The Court noted further that:
‘Since abortions (in the case of a “real and substantial risk” to the mother’s life) were already available in Ireland and since the Masters of the main obstetric hospitals were not against terminations in the case of a fatal foetal abnormality… the Court finds unsubstantiated the suggestion that the relevant declaratory and mandatory orders would not have been implemented in good time [had the applicant sought a remedy before the domestic courts].’ (para 88 of the judgment).
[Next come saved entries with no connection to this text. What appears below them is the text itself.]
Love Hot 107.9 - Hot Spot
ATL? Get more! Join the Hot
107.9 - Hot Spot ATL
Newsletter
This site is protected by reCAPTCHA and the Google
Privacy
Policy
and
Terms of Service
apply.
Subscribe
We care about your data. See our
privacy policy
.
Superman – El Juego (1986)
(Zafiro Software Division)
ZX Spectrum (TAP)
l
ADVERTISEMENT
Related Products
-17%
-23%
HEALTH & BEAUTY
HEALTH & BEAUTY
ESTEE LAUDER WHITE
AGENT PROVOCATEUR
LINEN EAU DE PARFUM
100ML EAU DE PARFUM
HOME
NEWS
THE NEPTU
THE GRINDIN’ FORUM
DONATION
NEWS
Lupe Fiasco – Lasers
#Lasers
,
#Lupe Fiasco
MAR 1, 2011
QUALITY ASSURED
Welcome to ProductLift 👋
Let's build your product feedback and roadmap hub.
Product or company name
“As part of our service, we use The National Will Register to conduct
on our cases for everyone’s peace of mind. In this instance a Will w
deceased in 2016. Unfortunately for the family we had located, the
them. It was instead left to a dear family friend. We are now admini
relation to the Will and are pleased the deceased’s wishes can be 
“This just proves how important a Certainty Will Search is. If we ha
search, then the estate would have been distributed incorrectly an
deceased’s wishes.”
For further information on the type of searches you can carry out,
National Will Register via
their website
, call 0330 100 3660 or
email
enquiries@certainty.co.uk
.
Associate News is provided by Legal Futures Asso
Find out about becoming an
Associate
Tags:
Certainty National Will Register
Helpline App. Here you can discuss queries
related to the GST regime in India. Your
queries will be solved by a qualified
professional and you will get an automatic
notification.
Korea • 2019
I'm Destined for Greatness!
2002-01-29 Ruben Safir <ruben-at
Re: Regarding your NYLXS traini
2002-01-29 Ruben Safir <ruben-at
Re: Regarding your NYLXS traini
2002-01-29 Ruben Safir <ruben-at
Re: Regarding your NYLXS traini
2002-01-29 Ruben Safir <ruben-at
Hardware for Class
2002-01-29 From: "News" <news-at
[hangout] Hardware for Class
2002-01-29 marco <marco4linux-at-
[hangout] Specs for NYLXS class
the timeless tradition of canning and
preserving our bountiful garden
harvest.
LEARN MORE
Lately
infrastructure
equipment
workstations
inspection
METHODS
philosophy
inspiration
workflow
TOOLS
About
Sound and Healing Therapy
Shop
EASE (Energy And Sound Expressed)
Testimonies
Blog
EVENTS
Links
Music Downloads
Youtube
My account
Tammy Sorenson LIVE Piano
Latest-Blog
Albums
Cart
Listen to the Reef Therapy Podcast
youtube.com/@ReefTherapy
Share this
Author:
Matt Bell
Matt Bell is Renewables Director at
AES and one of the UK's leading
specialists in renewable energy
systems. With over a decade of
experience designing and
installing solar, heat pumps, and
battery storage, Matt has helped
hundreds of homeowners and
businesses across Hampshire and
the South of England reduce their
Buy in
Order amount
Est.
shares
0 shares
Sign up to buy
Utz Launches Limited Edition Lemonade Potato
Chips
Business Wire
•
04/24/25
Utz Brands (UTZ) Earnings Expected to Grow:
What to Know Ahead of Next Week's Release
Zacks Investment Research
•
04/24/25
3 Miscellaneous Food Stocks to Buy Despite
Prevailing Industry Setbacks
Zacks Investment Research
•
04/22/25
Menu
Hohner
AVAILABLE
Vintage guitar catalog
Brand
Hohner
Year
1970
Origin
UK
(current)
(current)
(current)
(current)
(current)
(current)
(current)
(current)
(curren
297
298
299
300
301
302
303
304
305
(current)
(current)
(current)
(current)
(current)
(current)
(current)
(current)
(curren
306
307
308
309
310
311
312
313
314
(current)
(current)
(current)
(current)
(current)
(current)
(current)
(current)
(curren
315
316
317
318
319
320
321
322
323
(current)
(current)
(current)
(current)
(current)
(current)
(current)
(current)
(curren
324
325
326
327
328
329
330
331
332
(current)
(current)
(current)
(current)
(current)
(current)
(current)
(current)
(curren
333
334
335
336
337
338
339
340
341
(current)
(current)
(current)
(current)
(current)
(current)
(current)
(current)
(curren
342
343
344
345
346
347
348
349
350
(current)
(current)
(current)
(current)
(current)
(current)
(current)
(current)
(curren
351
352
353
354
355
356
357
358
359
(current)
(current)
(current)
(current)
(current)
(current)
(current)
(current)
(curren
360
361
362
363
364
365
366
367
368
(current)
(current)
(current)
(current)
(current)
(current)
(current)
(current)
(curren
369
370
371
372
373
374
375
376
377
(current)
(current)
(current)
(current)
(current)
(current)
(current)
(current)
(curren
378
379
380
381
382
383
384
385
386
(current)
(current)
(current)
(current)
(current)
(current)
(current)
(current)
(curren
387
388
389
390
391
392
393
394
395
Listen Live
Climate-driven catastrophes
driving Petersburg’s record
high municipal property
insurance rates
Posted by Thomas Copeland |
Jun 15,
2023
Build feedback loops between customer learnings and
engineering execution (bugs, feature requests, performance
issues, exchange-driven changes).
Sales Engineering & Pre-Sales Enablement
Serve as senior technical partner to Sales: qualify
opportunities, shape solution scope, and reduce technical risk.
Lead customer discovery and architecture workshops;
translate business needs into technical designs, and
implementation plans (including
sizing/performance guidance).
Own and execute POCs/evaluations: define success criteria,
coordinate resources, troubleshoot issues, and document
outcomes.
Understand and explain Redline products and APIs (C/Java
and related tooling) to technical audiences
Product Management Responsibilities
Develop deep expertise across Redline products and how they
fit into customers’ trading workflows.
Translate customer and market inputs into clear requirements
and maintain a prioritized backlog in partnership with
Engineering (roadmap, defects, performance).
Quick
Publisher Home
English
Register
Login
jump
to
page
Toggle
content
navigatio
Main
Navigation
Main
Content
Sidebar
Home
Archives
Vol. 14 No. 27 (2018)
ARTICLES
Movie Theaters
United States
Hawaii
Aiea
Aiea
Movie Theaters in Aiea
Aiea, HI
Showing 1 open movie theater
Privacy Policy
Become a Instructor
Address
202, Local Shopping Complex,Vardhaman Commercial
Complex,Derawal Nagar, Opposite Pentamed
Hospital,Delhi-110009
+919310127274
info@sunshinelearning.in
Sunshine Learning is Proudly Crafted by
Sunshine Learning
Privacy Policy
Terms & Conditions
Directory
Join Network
Thus, the Court concluded in the D case that there was ‘a feasible argument to be made that the constitutionally enshrined balance between the right to life of the mother and of the foetus could have shifted in favour of the mother when the “unborn” suffered from an abnormality incompatible with life’ (para 90) and found that if she had initiated legal action before the Irish courts, the applicant’s case would have been ‘an arguable one with sufficient chances of success’ to mean that a domestic legal remedy was therefore in principle available to her, and she should have pursued her case through the Irish courts before applying to the ECHR (para 92). Accordingly her application was deemed inadmissible.
The judgment of the Court in D v. Ireland clearly envisages that terminations of pregnancy in cases of fatal foetal abnormality would be declared lawful in Ireland under Article 40.3.3 of the Constitution, if any application were to be taken by a woman in such circumstances.
I believe that, given this legal analysis, legislation should be introduced not only in accordance with the X case test of ‘real and substantial risk to life’, but also setting out the criteria whereby terminations of pregnancy may be carried out in cases of fatal foetal abnormality (as in the D case). Legislation setting out criteria in both cases would be compatible with Article 40.3.3 of the Constitution, and therefore capable of being introduced without constitutional amendment.
In June 2012 I authored a legal opinion co-signed by a group of Labour TDs and Senators to this effect, which we submitted to Minister for Health James Reilly. I am very heartened that during the Oireachtas Committee hearings last week, the views expressed in this blog and in that legal opinion were also expressed by all but one of the legal experts who gave evidence.